QUESTION

A soft drink bottler is interested in obtaining more uniform fill heights in the bottles produced by his manufacturing process. The filling machine theoretically fills each bottle to the correct target height, but in practice, there is variation around this target, and the bottler would like to understand the sources of this variability better and eventually reduce it.

The process engineer can control three variables during the fill process: the percent carbonation (A), the operating pressure in the filler (B), and the bottles produced per minute or the line speed (C). The pressure and speed are easy to control, but the percent carbonation is more difficult to control during the actual manufacturing process because it varies with product temperature. For the purposes of this experiment, the engineer can control carbonation at two levels: 10 and 14 percent.
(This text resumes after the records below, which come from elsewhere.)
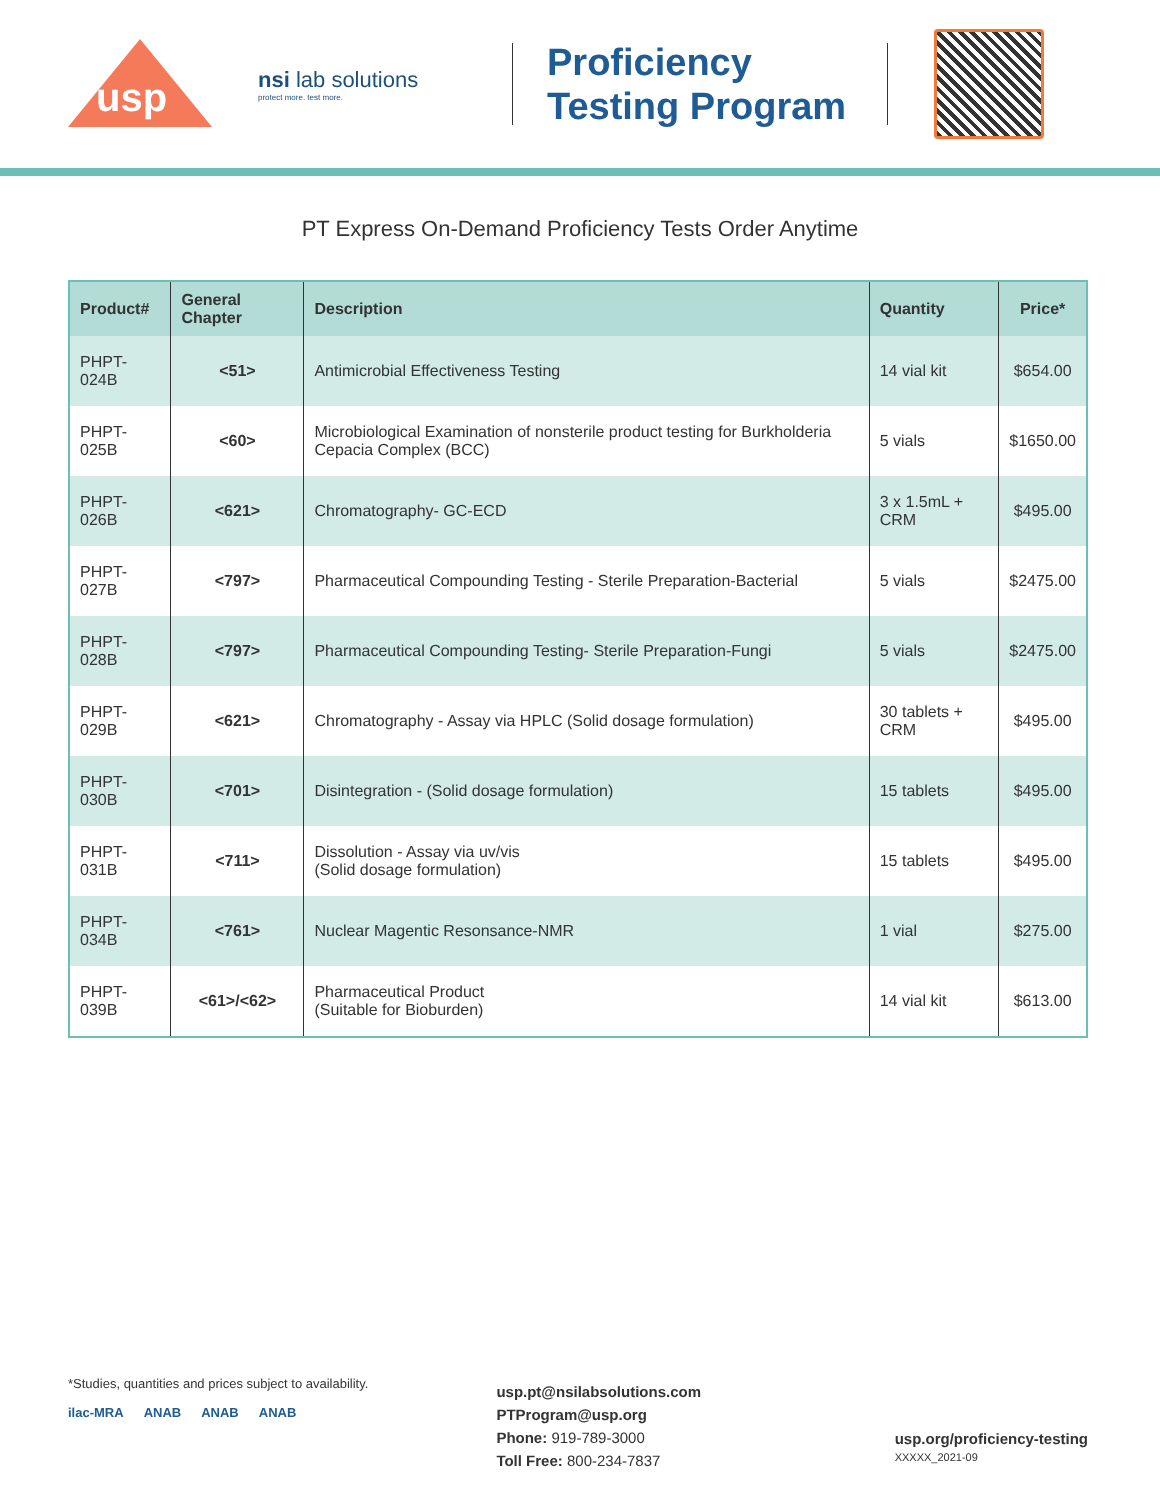usp
nsi lab solutions
protect more. test more.
Proficiency Testing Program
PT Express On-Demand Proficiency Tests Order Anytime
| Product# | General Chapter | Description | Quantity | Price* |
| --- | --- | --- | --- | --- |
| PHPT-024B | <51> | Antimicrobial Effectiveness Testing | 14 vial kit | $654.00 |
| PHPT-025B | <60> | Microbiological Examination of nonsterile product testing for Burkholderia Cepacia Complex (BCC) | 5 vials | $1650.00 |
| PHPT-026B | <621> | Chromatography- GC-ECD | 3 x 1.5mL + CRM | $495.00 |
| PHPT-027B | <797> | Pharmaceutical Compounding Testing - Sterile Preparation-Bacterial | 5 vials | $2475.00 |
| PHPT-028B | <797> | Pharmaceutical Compounding Testing- Sterile Preparation-Fungi | 5 vials | $2475.00 |
| PHPT-029B | <621> | Chromatography - Assay via HPLC (Solid dosage formulation) | 30 tablets + CRM | $495.00 |
| PHPT-030B | <701> | Disintegration - (Solid dosage formulation) | 15 tablets | $495.00 |
| PHPT-031B | <711> | Dissolution - Assay via uv/vis (Solid dosage formulation) | 15 tablets | $495.00 |
| PHPT-034B | <761> | Nuclear Magentic Resonsance-NMR | 1 vial | $275.00 |
| PHPT-039B | <61>/<62> | Pharmaceutical Product (Suitable for Bioburden) | 14 vial kit | $613.00 |
*Studies, quantities and prices subject to availability.
ilac-MRA ANAB ANAB ANAB
usp.pt@nsilabsolutions.com
PTProgram@usp.org
Phone: 919-789-3000
Toll Free: 800-234-7837
usp.org/proficiency-testing
XXXXX_2021-09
She chooses two levels for pressure (25 and 30 psi) and two levels for line speed (200 and 250 bpm). She decides to run two replicates of a factorial design in these three factors, with all runs taken in random order.

 

1.What does it mean for the engineer to run two replicates of the factorial design?

2.How would the experiment be different if she planned to use repeats (instead of replicates)?

3.What is the difference between repetition and replication? How does this difference affect the type of variability we can explore in an experiment?

4.How might the engineer incorporate blocking into this experiment? What would be the advantages and disadvantages of doing so?